Cocher les cases

« Cocher les cases ». C’est au moment où on nous demandait de le faire effectivement, chaque jour de notre vie, sous peine d’amende, que cette expression facile s’est répandue, à tel point qu’il ne se passe pas de journée sans qu’on l’entende dans la bouche d’un collègue ou d’un journaliste.

C’est bizarre qu’elle soit devenue à la mode au moment même où nous en sentions toutes les limites, où nous en subissions le carcan !

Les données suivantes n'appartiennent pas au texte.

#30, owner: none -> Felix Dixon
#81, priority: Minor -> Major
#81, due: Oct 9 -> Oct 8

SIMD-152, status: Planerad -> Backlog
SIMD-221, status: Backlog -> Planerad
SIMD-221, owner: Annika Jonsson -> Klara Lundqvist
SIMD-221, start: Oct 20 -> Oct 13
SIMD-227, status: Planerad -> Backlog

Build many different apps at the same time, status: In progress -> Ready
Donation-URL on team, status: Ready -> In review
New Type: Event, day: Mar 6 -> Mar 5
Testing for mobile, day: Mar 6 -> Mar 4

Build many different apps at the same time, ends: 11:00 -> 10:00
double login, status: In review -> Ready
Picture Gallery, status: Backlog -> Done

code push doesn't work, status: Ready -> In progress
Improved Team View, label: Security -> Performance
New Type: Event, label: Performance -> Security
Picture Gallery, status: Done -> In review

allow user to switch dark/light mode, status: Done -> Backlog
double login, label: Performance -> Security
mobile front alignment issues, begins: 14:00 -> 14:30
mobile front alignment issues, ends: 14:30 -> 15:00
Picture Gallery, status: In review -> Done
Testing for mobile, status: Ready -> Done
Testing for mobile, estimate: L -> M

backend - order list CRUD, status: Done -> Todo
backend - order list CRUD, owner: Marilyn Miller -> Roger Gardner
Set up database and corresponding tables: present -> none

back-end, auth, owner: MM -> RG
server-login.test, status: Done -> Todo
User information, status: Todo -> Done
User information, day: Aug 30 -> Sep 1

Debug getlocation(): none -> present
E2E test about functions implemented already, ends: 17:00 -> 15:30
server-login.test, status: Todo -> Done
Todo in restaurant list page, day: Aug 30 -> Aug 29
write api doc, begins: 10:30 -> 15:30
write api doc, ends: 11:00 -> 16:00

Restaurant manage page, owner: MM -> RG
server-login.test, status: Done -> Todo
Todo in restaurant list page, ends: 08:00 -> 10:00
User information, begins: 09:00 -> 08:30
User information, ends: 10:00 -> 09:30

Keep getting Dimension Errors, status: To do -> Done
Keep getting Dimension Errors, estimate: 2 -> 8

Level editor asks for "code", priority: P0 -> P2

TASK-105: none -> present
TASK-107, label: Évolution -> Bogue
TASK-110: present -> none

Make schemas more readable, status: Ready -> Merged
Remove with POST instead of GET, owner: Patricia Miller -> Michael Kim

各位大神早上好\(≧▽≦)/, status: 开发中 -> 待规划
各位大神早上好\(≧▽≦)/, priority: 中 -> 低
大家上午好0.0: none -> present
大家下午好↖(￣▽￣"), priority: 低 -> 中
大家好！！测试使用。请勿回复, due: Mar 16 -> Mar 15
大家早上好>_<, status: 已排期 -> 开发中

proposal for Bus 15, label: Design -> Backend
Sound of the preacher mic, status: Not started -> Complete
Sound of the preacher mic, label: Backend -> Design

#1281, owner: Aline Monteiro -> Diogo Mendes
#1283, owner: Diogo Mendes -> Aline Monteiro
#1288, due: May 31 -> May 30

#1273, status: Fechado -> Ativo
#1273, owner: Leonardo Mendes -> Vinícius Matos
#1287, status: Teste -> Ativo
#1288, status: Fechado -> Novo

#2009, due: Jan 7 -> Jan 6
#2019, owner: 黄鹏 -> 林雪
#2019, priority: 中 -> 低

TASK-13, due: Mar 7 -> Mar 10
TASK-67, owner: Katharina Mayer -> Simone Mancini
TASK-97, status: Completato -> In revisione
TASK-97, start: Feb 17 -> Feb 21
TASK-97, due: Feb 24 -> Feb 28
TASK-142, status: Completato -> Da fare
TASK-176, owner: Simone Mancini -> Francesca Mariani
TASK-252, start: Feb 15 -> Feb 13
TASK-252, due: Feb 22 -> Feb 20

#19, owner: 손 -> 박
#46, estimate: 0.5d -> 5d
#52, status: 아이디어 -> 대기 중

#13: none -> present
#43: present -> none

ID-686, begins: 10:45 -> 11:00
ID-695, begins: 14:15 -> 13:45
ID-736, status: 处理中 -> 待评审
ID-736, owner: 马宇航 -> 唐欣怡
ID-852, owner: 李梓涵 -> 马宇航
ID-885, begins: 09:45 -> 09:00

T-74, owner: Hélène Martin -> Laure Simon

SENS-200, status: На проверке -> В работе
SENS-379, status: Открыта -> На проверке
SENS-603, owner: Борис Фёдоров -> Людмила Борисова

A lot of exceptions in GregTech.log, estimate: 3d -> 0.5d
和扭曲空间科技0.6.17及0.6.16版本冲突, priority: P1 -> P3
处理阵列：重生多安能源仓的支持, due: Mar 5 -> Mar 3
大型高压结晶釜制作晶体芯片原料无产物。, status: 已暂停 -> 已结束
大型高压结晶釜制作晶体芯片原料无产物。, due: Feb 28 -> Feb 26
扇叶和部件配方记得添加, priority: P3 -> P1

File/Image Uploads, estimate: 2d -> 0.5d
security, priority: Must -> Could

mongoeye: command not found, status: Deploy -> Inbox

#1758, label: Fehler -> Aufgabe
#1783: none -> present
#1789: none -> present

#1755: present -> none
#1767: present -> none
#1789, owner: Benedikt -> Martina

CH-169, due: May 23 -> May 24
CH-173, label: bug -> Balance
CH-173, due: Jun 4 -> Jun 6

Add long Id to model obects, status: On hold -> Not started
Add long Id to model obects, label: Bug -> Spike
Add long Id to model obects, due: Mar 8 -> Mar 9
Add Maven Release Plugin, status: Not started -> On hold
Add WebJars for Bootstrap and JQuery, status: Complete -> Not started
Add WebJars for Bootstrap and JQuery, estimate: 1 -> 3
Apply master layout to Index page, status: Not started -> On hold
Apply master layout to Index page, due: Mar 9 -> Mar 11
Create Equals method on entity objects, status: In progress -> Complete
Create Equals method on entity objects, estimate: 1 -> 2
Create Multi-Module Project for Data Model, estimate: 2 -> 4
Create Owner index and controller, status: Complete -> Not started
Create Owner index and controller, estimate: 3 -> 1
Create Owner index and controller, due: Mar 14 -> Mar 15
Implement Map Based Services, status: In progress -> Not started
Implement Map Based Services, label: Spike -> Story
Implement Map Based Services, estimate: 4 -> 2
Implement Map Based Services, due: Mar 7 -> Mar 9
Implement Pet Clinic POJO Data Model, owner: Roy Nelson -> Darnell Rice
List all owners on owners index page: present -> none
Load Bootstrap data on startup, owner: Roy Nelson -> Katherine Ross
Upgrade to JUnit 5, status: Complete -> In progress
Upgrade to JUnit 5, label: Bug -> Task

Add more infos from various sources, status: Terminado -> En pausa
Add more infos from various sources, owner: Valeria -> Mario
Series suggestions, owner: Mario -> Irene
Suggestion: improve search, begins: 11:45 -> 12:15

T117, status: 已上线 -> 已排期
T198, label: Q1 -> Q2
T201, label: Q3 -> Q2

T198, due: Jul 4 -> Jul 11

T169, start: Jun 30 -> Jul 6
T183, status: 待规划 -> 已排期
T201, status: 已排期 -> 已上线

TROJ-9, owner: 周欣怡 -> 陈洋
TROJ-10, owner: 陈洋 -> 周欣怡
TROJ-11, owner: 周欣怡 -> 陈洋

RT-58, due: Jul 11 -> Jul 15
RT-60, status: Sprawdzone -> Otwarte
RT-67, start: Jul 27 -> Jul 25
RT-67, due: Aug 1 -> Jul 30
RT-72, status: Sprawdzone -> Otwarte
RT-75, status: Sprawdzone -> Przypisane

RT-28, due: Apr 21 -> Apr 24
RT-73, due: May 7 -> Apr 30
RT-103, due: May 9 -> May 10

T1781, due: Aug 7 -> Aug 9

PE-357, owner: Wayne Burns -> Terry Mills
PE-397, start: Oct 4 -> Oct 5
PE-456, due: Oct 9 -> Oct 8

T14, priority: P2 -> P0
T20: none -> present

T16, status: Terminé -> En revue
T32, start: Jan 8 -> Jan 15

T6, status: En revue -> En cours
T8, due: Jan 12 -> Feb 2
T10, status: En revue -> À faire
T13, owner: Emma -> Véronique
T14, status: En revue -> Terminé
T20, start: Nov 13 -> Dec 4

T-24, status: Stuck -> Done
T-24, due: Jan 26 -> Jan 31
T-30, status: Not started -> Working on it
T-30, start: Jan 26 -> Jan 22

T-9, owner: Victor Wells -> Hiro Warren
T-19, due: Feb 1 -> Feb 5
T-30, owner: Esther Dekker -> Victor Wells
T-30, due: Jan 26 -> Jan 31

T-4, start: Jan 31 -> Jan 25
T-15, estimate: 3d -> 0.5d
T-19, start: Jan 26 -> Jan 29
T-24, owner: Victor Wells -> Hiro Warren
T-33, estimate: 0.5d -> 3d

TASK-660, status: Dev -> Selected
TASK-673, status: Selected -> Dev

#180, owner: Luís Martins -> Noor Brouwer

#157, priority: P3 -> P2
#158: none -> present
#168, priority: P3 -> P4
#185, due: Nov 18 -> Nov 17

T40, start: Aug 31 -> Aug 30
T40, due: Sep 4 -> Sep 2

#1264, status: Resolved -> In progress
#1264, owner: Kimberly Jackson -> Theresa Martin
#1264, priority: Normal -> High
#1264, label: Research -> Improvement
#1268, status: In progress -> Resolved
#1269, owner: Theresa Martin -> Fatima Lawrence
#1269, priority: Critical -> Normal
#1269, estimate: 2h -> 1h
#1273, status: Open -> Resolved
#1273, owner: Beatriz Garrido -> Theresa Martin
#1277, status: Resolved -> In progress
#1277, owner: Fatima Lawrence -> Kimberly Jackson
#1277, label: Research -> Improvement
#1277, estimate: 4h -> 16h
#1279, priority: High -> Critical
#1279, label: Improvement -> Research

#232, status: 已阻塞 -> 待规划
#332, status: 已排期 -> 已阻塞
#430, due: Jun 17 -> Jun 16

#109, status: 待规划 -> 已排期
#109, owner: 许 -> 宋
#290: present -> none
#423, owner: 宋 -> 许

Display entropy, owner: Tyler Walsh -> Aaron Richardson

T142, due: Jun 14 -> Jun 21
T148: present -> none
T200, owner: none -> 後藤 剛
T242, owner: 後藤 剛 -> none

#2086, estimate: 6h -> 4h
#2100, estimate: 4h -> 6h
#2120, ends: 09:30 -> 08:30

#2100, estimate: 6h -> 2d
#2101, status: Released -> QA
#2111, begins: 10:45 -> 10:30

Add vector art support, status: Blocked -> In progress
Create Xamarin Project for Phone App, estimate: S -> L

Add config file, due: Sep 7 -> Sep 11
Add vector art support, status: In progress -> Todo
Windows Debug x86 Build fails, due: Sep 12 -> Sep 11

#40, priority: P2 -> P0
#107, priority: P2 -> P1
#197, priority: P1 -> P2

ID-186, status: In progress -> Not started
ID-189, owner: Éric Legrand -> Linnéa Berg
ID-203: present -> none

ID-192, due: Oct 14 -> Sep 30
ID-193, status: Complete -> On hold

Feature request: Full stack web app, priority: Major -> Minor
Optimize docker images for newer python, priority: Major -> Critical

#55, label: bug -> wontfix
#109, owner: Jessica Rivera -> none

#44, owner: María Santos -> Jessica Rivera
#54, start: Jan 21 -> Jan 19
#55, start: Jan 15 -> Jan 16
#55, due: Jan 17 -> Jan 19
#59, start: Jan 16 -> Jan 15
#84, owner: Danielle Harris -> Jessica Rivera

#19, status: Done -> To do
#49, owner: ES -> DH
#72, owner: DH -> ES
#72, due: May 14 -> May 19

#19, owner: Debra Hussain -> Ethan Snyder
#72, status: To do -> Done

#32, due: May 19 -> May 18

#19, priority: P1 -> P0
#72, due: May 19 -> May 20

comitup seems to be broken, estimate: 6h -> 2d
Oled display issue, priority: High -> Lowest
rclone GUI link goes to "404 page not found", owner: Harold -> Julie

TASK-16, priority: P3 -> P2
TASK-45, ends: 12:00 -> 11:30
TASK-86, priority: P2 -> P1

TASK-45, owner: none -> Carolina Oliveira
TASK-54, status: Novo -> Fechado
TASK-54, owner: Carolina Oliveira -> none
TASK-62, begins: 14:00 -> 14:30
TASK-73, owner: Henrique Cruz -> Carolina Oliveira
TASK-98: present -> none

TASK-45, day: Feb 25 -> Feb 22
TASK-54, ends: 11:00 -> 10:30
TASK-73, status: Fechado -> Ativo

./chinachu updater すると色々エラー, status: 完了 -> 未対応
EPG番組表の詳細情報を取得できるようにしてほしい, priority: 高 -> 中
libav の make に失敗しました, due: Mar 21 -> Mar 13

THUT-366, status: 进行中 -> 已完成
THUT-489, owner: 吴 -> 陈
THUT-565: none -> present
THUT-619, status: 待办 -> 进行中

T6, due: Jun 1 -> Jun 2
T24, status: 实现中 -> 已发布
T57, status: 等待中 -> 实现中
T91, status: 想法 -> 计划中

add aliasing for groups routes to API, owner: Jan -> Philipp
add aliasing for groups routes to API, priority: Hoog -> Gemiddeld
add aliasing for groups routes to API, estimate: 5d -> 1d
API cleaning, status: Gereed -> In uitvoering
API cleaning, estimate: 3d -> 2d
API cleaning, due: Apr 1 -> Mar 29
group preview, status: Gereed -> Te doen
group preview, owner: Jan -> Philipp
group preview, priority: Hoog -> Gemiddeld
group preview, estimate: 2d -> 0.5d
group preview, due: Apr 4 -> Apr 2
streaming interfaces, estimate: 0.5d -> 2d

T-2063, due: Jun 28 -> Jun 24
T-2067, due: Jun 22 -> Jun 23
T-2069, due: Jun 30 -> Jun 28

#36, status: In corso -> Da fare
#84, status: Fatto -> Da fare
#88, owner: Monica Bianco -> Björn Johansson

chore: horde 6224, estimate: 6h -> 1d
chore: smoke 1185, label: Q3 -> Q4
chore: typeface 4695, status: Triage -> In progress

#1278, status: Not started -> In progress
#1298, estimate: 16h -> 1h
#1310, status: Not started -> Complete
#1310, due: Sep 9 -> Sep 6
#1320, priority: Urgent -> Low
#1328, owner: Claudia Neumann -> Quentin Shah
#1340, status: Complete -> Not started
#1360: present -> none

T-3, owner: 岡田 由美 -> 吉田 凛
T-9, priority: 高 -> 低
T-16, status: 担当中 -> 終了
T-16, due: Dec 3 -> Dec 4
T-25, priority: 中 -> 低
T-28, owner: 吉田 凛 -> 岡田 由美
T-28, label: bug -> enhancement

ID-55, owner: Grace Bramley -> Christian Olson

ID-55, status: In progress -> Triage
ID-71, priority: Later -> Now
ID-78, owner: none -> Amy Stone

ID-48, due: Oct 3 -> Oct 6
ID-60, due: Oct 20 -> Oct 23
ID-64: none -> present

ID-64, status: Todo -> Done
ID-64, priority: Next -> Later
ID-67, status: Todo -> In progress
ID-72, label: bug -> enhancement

Cocher les cases se dit d’une personne, d’une solution, d’une proposition, d’une idée qui a, comme on le dit aussi, « toutes les bonnes propriétés », qui remplit les critères voulus, satisfait aux canons de beauté recherchés. En apparence, car il ne s’agit ici que d’apparence, elle a tout ce qu’il faut. Mais les a-t-elle vraiment, les possède-t-elle réellement, ces qualités qu’elle semble avoir ? C’est une autre question, mais qu’on laisse hors champ. On sait seulement qu’elle coche les cases.

Cocher les cases, cela me fait penser à cette perversion de l’audit qui ne conduit à ne plus prêter attention, dans ce qu’on fait, qu’à ce qui est vu et surveillé par l’audit et non au fond des choses ; comme la perversion du système de normes, en matière d’émissions des moteurs automobiles, conduit à optimiser les moteurs pour qu’ils réagissent le mieux aux tests, et non à faire en sorte qu’ils émettent le moins de substances nocives dans la vraie vie. On ne s’intéresse pas au vrai, qu’il est toujours horriblement difficile de mesurer, mais seulement à cette projection, à cette réduction tellement réductrice, du vrai en des cases dont le contenu est mesurable, auditable, opposable.

C’est tellement plus simple et rassurant que quelqu’un ou quelque chose coche les cases. D’abord parce que ça prouve que cette personne ou cette chose entre bien dans les cases déjà toutes faites et préparées ; ensuite parce que, subjectivement, on évite plein d’ennuis et de désagréments : pas de risque à prendre, pas de réflexion à mener, pas de doute à traîner ; on peut choisir et décider en s’en lavant les mains, comme il convient d’ailleurs de le faire en période de confinement, puisque d’autres ont pris pour nous la responsabilité de définir des seuils et des critères, de différencier ce qui était nécessaire et important (case à cocher) de ce qui ne l’était pas (le reste).

Ce n’est pas la victoire de l’apparence ; c’est celle du superficiel. Et pire encore : c’est la victoire des procédures de contrôle qui sont devenues tellement routinières qu’elles ne contrôlent plus rien : elles cochent des cases, elles aussi ; elles sont en règle – et donc ne règlent rien.